Task item » Check each line of the data for the string "public". Report how many have it, and give nothing else.
START Information supplied
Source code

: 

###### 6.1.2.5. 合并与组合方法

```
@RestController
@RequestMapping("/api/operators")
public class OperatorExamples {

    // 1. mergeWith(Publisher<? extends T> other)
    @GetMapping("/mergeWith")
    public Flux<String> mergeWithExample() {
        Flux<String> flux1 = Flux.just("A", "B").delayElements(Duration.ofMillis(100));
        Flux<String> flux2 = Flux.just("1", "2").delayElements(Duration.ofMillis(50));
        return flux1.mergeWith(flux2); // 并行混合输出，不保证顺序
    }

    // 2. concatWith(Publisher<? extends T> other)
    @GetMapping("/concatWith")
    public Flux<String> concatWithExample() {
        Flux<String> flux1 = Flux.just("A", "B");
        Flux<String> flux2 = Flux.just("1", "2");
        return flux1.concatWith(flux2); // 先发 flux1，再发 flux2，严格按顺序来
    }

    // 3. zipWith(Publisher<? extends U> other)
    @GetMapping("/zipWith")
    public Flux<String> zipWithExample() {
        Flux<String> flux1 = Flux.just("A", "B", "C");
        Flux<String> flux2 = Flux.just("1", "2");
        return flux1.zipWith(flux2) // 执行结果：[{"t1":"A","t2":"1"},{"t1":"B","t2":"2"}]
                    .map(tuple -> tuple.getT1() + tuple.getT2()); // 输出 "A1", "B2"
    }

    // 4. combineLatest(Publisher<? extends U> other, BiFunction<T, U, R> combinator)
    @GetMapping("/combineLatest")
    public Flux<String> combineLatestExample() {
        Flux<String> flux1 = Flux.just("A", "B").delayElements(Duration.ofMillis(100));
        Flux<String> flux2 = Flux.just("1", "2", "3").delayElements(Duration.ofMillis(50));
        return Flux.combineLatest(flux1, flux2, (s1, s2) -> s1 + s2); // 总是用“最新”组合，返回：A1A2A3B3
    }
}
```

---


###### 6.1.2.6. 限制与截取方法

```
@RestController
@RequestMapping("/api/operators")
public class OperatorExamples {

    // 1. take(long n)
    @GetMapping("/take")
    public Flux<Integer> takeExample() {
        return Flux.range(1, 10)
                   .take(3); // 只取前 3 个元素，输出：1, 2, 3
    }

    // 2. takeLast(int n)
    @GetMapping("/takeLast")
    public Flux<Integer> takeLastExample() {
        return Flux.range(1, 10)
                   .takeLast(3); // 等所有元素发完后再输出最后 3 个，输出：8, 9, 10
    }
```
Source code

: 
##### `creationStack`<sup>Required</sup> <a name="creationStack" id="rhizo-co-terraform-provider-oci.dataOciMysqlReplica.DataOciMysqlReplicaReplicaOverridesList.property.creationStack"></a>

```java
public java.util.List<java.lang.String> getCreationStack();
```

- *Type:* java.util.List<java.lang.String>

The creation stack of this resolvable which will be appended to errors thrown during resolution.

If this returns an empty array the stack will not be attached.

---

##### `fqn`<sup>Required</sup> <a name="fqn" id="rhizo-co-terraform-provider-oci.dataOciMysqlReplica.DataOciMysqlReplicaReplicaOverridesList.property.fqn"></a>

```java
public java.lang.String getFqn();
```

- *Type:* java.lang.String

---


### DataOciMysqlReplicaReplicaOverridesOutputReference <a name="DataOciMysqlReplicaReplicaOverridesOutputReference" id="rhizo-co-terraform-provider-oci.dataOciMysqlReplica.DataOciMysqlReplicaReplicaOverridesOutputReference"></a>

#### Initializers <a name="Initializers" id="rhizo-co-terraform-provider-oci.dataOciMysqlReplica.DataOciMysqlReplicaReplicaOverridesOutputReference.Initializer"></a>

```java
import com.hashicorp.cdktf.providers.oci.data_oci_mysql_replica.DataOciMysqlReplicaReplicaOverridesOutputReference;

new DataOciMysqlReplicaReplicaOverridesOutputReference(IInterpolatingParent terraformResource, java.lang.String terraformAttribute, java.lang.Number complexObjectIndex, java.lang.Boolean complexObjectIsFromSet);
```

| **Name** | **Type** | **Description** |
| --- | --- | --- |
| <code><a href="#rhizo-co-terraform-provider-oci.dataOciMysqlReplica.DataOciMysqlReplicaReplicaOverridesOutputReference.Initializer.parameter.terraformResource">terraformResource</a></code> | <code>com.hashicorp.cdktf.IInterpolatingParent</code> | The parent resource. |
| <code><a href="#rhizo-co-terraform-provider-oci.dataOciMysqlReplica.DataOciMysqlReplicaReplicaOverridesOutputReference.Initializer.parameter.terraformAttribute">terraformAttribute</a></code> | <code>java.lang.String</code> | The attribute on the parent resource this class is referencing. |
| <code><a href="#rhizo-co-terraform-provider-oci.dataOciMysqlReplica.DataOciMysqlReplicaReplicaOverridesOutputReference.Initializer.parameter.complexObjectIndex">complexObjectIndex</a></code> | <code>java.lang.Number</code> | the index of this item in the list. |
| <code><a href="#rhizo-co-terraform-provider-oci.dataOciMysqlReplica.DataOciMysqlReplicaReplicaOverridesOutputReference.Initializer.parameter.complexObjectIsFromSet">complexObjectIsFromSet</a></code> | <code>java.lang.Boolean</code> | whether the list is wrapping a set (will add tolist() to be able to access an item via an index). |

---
END Information supplied
Exercise result » 10